The legislation is part of a larger debate over the use of out-of-state bond conduits by local borrowers to access the bond market for economic development projects.
At least two states, Washington and Illinois, have also passed bills aimed at restricting out-of-state conduits from competing with local issuers.
"In certain places, such as issuing for one company that's doing multi-state projects, they probably have a real role to fill," said Chris Burnham, president of the Development Finance Authority of Summit County, formerly the Summit County Port Authority, which has taken a lead role in pushing for the state legislation. "But from our perspective, it's about community-based economic development."
Senate Bill 134 would require out-of-state bond issuers, or "foreign entities," to submit an application to the local financing arm, outlining the project and providing the contact information of the borrower. The local issuer then will have 45 days to make its own bid to the borrower.
If the local financing arm denies the application, the national issuer could appeal to the Ohio Department of Development Services Agency. If the state approves the deal, the out-of-state issuer would then be required to pay fees to the local authority.

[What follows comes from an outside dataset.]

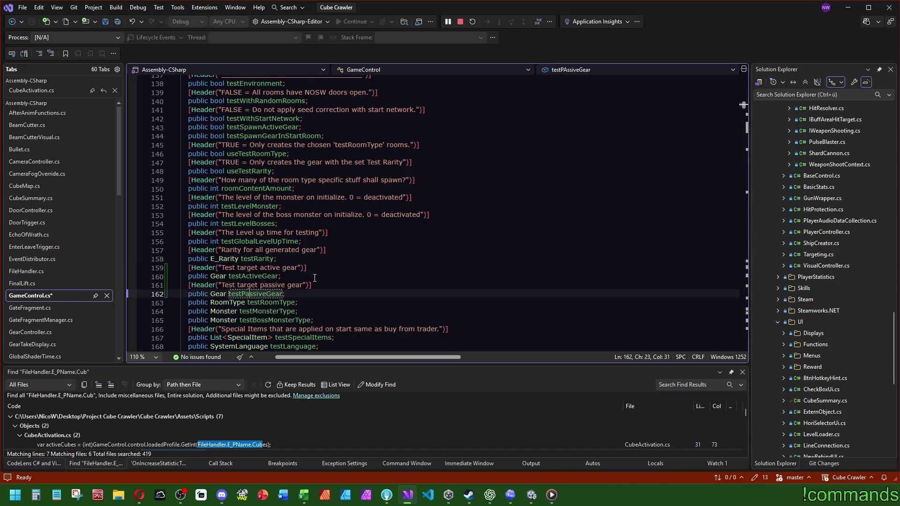
ctrl+click(219, 294)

"The simple notion is that these are entities that are formed by and operated by members of the local community, and we thought it was better to try to keep that money in state with a level of discretion and oversight here in Ohio," said state Sen. Frank LaRose, R-Summit County, one of two senators that crafted the legislation. "When an out-of-state authority wants to come in and try to bid a project, we want to give the in-state entities a chance to compete. It's the right of first refusal."
While a handful of state-based authorities have the statutory power to issue bonds for projects outside their borders, the Wisconsin-based Public Finance Authority is the first issuer created for the primary purpose of supporting projects across the country.
Since its creation by the Wisconsin Legislature in 2010, the PFA has ruffled the features of existing local and state-based conduits that question the need for a national issuer and worry about the competition.
"We're a choice, and we've always been a choice," James Hamill, program manager for the PFA, said. "If a state wants to restrict that in certain ways, that's their right to do that."
Hamill said the authority views the Ohio legislation as a "discussion point" that will be taken up by all parties once hearings are held, likely in late summer or fall. "It's for everyone, including the individuals in Ohio, who want to get together and find a solution here," he said.
LaRose said he was open to changes as long as they stuck to the "spirit" of the bill.
Since 2010, the PFA has issued debt on behalf of dozens of borrowers across the country, including one in Ohio. That deal, in 2011, helped finance housing development at Cleveland State University. It was done at about the same time that the Summit County authority was doing a similar deal for the University of Akron, Burnham said.
Burnham said the Port Authority can snag better benefits for borrowers, such as additional state financing programs and a sales tax exemption on building materials.
"It's a value proposition, plus it's a community thing," Burnham said. "I don't intend to go up to Wisconsin to do projects, so what value are they providing here?"
Fees generally make up more than half of the Summit County authority's annual revenue. The authority's revenue totaled $740,000 in fiscal 2012, and of that $405,000 came from transaction-based financing fees, according to Burnham. "We generate the fee income here, and we keep it here," he said. "We try to find a way to reinvest it."
Local counties are signing on to support the state legislation. The Summit County Council Monday unanimously approved a resolution to support the state legislation.
"I think you'll see more public entities doing that," Burnham said.